The same reluctance to abolish disused death penalty legislation can be seen across the Arab World. A representative from the Algerian Human Rights League said his country, a sponsor of the UN moratorium resolution, had “settled in a comfortable moratorium situation” but continued to hand down death sentences.
A member of the Tunisian Coalition Against the Death Penalty regretted that her country had not abolished capital punishment while adopting a new constitution, but she vowed to keep up the fight. Abolitionists there are preparing to lobby newly elected MPs, especially with a new anti-terror billed tabled to come before parliament soon.
“Religious arguments are among the most widely used by governments in this region, with the support of conservative politicians,” Rouissi said. An MP from Koweit who attended the World Forum’s session on abolition spoke up in favour of the death penalty in the name of Islam and consideration for the victims of crime. But Rouissi replied that abolition “does not question Islam, only fanaticism”. As for victims’ families, Renny Cushing, an American whose father was murdered, said: “We need to recognise that the death penalty is a human rights violation AND that victims of crime are entitled to justice.”
North Africa’s slow path towards abolition is all the more out of place when considering progress on the rest of the continent. Alice Mogwe, who represents FIDH on a panel of experts advising the African Commission on Human and People’s Rights on the death penalty, is confident that a protocol calling on all African countries to abolish capital punishment will be adopted in the coming year.

Political manipulation and trivialisation of violence in the Middle East

In the Middle East, other challenges have emerged. Jordan-based Taghreed Jaber, Penal Reform International’s regional director, noted the growing political manipulation of the death penalty. “We feared capital punishment for Hosni Mubarak, now his opponents are the ones being sentenced to death” in Egypt, she said.
Jaber added that spreading conflict in the region and its media coverage have “trivialised violence”. For example, the rise of violent crime in Jordan could be an obstacle to abolition there, she warned.
Yet public opinion is not as favourable to the death penalty as many retentionist governments would like us to believe, especially in Asia. The Taiwan Alliance to End the Death Penalty recently surveyed 2,000 Taiwanese citizens, 85% of whom spontaneously said they were in favour of capital punishment.

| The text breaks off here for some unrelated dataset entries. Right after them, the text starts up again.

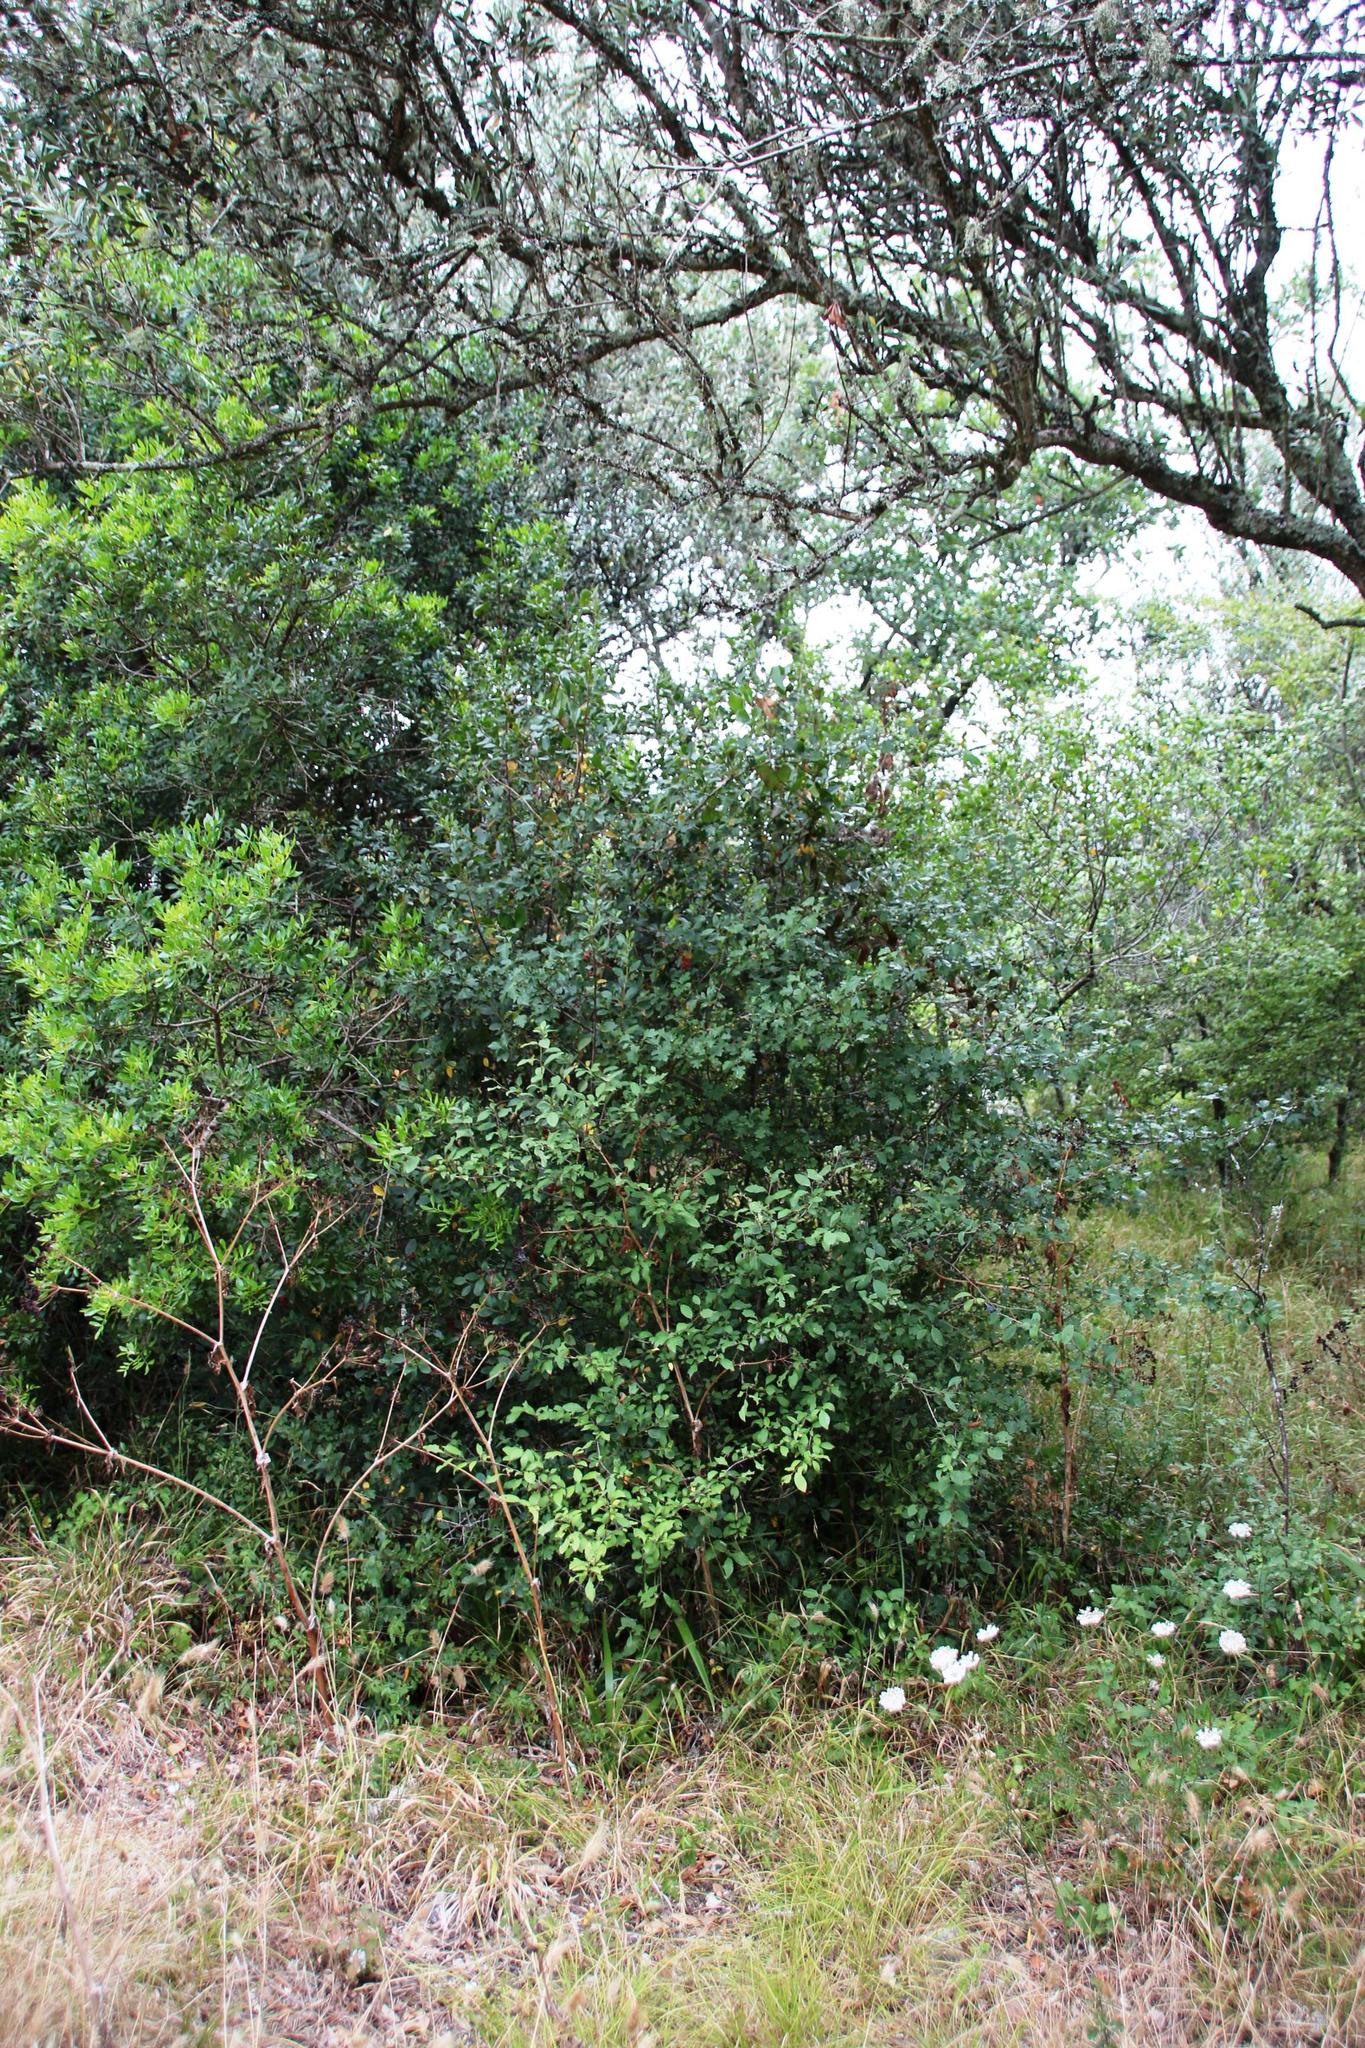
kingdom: Plantae
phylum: Tracheophyta
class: Magnoliopsida
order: Rosales
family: Rhamnaceae
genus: Rhamnus
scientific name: Rhamnus alaternus
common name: Mediterranean buckthorn
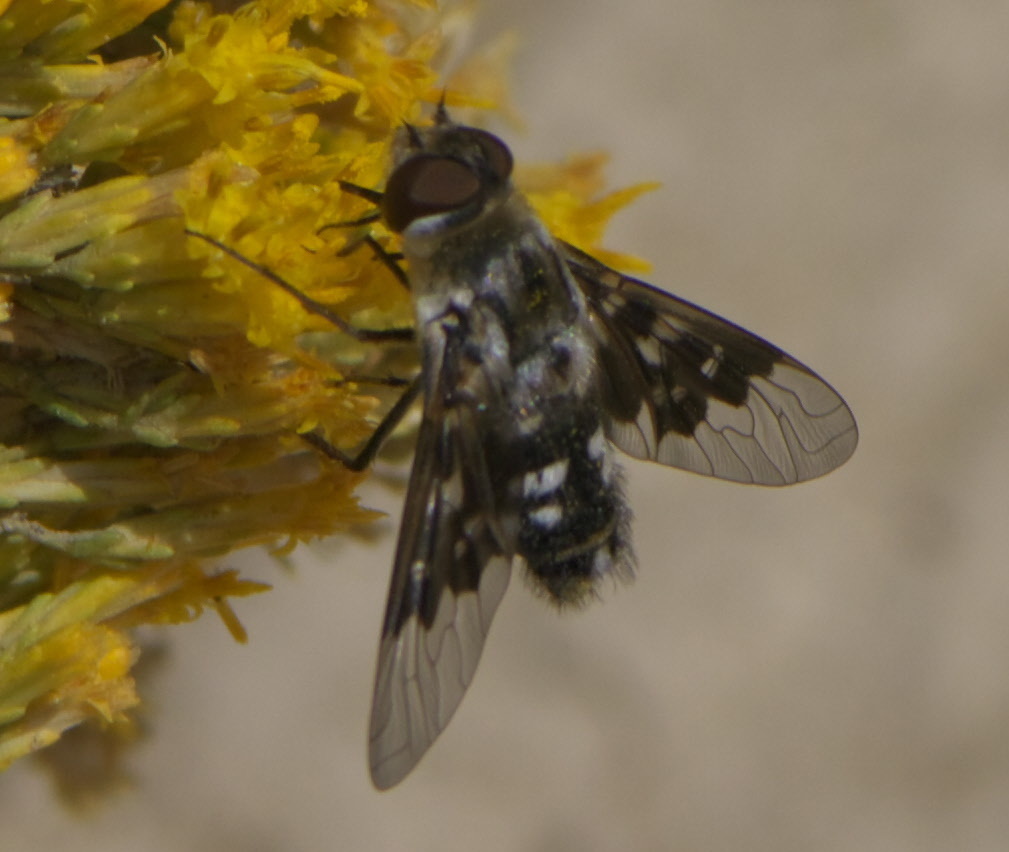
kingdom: Animalia
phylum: Arthropoda
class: Insecta
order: Diptera
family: Bombyliidae
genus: Thyridanthrax
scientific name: Thyridanthrax fenestratoides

When offered to abolish it and replace it with a prison sentence without possibility of parole for 25 years, however, 41% supported the idea. And 71% said they would support abolishing the death penalty to replace it with life without parole and an obligation for the criminal to work to compensate the family of their victim!
“Give people more information and offer them a choice, and they will change their mind on death penalty,” said TAEDP director Hsinyi Lin.
New challenges are thus constantly forcing abolitionist to explore new approaches. This is also the case in the US, where lawyer and World Coalition Vice-President Elizabeth Zitrin said that “arguments about human rights will not abolish the death penalty”. Instead, she said cases of innocence on death row – 149 identified in the past 40 years – as well as the astronomical cost of capital trials, racial discrimination in the application of capital punishment and the growing number of law enforcement professionals and criminologists denouncing its inefficiency to combat crime have been instrumental in curbing the use of the death penalty in the US.